| What is expected |
What you output must match, exactly, the lines from the start of the records to the line containing "Artículo 1°. Redúzcase", both ends kept and pictures excluded.

(Dataset entries)
--------------------------------
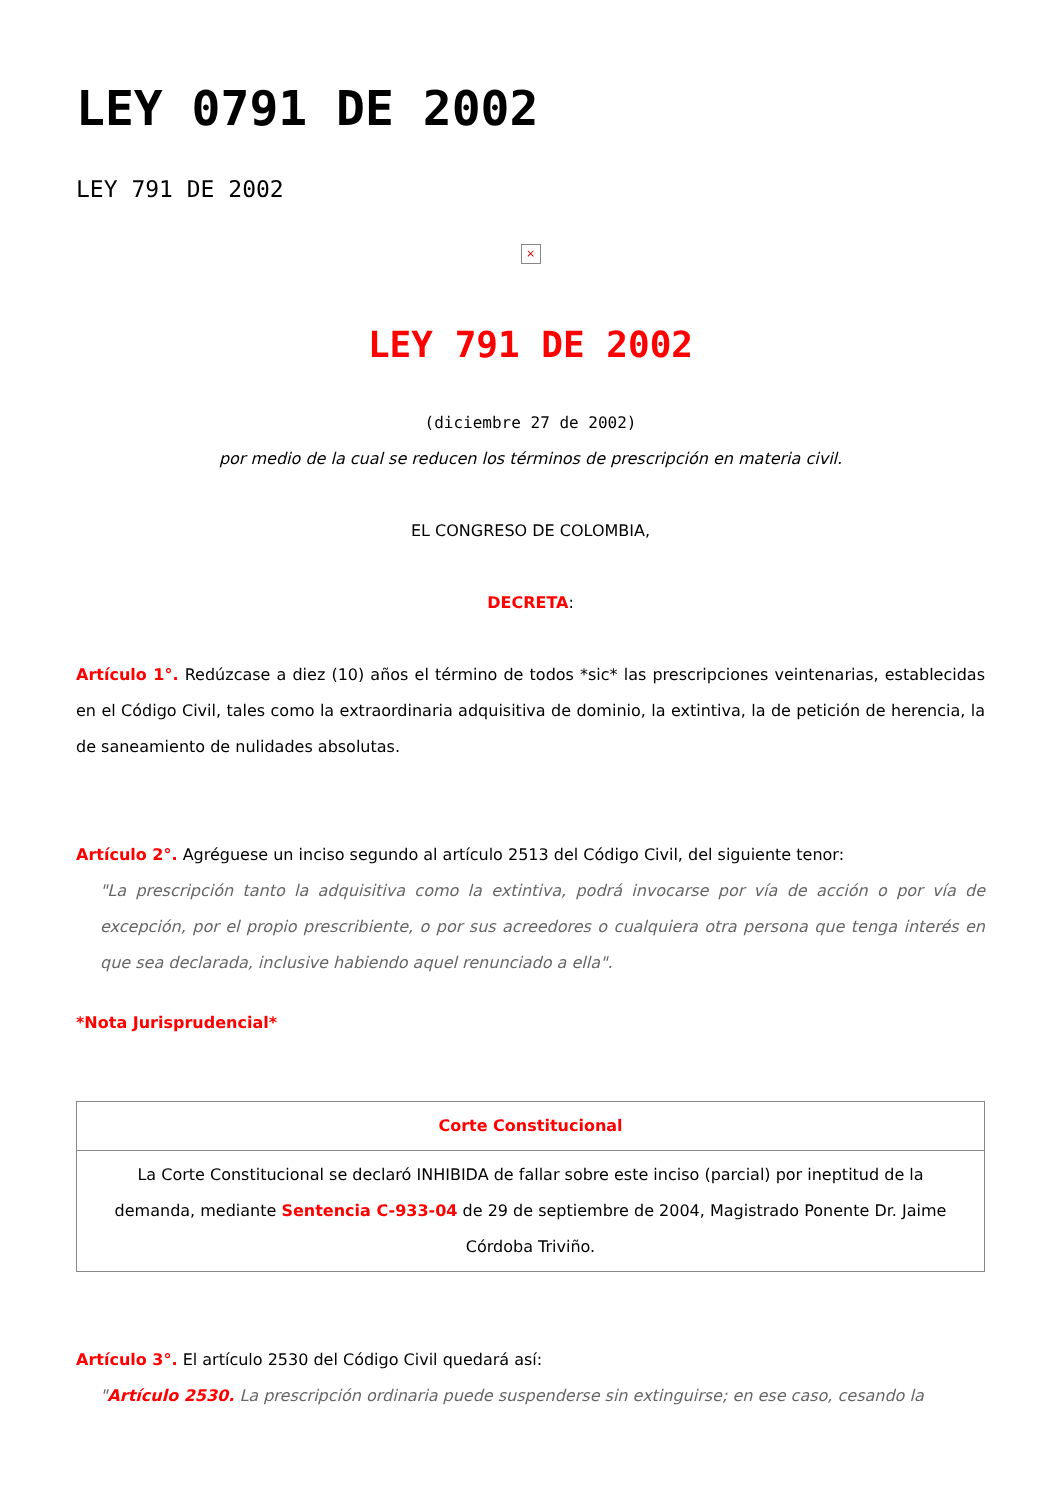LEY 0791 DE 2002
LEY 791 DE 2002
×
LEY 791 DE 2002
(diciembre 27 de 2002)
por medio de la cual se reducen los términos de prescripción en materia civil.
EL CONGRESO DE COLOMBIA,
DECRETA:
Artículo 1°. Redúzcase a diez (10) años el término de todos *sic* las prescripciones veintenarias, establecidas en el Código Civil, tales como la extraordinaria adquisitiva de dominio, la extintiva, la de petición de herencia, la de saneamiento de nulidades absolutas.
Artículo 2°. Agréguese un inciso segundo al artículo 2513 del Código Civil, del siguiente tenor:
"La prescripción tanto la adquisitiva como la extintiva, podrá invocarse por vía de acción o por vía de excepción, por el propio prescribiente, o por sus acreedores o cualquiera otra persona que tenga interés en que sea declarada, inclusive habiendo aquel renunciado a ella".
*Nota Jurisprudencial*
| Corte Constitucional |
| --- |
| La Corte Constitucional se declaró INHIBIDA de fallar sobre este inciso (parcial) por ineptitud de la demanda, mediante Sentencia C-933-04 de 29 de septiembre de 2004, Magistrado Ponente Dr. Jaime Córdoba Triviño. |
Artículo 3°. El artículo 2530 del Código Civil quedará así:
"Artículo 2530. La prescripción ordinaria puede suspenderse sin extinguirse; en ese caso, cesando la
--------------------------------
| Answer for the task |
LEY 0791 DE 2002
LEY 791 DE 2002
×
LEY 791 DE 2002
(diciembre 27 de 2002)
por medio de la cual se reducen los términos de prescripción en materia civil.
EL CONGRESO DE COLOMBIA,
DECRETA:
Artículo 1°. Redúzcase a diez (10) años el término de todos *sic* las prescripciones veintenarias, establecidas en el Código Civil, tales como la extraordinaria adquisitiva de dominio, la extintiva, la de petición de herencia, la de saneamiento de nulidades absolutas.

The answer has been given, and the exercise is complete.